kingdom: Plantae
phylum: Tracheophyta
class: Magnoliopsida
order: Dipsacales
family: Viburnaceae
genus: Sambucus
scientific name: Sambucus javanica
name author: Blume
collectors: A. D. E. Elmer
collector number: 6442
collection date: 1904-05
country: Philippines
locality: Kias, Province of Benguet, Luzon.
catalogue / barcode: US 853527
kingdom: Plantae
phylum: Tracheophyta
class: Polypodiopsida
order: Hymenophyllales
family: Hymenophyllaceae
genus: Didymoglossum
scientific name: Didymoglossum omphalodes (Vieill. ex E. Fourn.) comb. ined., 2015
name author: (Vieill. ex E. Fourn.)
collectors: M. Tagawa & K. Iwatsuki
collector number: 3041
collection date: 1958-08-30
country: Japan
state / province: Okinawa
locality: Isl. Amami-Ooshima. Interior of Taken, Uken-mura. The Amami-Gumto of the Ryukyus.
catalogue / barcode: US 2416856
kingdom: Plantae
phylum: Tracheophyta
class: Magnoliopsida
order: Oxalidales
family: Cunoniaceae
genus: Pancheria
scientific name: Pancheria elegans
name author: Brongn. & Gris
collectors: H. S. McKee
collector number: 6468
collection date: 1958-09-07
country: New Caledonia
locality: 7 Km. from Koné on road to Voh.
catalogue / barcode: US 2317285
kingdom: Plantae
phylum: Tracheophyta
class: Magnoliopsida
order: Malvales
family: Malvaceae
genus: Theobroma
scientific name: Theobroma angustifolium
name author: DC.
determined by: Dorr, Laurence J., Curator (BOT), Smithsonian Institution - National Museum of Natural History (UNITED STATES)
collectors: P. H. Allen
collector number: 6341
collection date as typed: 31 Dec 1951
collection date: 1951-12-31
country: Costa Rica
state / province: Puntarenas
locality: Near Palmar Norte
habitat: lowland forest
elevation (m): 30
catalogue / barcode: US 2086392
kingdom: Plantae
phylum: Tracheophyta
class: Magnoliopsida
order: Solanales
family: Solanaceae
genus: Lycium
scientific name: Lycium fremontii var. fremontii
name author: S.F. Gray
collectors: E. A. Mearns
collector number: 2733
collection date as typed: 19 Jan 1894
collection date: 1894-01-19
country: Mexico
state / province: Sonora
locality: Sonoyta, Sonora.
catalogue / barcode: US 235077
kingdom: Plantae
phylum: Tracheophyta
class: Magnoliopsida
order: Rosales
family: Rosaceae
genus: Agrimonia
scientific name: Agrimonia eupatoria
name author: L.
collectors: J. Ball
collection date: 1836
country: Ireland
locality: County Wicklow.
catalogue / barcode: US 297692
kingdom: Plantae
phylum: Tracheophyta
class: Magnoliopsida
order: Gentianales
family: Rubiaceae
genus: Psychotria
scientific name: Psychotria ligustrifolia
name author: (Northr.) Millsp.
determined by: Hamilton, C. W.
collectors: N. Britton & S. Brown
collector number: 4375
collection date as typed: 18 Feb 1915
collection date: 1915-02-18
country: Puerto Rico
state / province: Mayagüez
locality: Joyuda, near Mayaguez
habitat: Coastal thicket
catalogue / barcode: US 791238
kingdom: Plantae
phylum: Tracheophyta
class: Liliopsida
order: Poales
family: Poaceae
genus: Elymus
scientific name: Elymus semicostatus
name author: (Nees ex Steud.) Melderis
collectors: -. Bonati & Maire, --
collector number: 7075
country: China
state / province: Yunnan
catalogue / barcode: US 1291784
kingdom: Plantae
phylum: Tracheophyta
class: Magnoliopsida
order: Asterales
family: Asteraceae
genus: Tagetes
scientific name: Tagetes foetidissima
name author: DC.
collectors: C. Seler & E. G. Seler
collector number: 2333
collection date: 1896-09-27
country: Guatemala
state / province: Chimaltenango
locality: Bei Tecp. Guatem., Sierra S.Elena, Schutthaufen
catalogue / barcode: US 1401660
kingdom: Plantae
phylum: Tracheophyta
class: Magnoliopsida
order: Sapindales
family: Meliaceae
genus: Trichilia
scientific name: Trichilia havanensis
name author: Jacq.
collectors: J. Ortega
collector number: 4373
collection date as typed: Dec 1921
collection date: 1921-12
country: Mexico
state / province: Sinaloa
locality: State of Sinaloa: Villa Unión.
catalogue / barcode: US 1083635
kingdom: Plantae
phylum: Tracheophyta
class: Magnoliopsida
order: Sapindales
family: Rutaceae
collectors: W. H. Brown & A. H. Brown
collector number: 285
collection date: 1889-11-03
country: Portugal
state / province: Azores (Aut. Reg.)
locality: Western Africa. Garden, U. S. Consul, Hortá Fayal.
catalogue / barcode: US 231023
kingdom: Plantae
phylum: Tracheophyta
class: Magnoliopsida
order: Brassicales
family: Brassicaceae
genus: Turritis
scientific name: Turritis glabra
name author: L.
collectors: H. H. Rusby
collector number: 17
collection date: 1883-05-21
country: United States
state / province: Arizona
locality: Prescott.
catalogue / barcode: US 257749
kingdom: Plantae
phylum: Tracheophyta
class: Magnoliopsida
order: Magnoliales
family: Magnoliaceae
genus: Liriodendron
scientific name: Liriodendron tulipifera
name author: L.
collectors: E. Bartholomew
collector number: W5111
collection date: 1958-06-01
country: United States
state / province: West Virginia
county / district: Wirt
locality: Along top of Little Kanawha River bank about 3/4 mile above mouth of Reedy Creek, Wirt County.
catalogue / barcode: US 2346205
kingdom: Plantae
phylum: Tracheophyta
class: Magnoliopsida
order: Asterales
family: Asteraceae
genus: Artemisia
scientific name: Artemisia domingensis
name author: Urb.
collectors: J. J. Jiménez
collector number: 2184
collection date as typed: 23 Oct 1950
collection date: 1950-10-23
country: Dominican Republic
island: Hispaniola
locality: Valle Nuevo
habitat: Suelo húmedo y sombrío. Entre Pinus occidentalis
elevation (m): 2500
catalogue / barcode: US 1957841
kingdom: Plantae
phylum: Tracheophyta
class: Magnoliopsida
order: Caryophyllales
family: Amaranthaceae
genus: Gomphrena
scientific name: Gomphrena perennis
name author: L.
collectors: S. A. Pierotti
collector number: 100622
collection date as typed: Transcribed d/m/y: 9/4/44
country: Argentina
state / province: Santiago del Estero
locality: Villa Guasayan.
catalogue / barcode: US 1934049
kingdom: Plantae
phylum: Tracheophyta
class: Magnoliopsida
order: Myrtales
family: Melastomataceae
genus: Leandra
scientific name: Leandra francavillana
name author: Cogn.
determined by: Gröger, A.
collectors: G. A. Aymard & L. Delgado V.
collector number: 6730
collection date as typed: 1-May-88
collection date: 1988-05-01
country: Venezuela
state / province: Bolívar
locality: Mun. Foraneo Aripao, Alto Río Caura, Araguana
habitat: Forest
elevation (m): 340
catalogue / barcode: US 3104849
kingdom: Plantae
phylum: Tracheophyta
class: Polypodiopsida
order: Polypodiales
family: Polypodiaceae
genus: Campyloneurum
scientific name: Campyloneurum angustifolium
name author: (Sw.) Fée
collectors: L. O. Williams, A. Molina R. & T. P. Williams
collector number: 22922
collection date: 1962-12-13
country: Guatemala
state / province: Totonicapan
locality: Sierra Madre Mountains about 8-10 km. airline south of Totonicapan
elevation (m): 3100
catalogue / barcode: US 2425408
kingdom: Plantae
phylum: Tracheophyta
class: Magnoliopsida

GOAL =
Please copy the listing above word for word, beginning at the line that contains "country: Argentina" and ending with its final line.

RESULT =
country: Argentina
state / province: Santiago del Estero
locality: Villa Guasayan.
catalogue / barcode: US 1934049
kingdom: Plantae
phylum: Tracheophyta
class: Magnoliopsida
order: Myrtales
family: Melastomataceae
genus: Leandra
scientific name: Leandra francavillana
name author: Cogn.
determined by: Gröger, A.
collectors: G. A. Aymard & L. Delgado V.
collector number: 6730
collection date as typed: 1-May-88
collection date: 1988-05-01
country: Venezuela
state / province: Bolívar
locality: Mun. Foraneo Aripao, Alto Río Caura, Araguana
habitat: Forest
elevation (m): 340
catalogue / barcode: US 3104849
kingdom: Plantae
phylum: Tracheophyta
class: Polypodiopsida
order: Polypodiales
family: Polypodiaceae
genus: Campyloneurum
scientific name: Campyloneurum angustifolium
name author: (Sw.) Fée
collectors: L. O. Williams, A. Molina R. & T. P. Williams
collector number: 22922
collection date: 1962-12-13
country: Guatemala
state / province: Totonicapan
locality: Sierra Madre Mountains about 8-10 km. airline south of Totonicapan
elevation (m): 3100
catalogue / barcode: US 2425408
kingdom: Plantae
phylum: Tracheophyta
class: Magnoliopsida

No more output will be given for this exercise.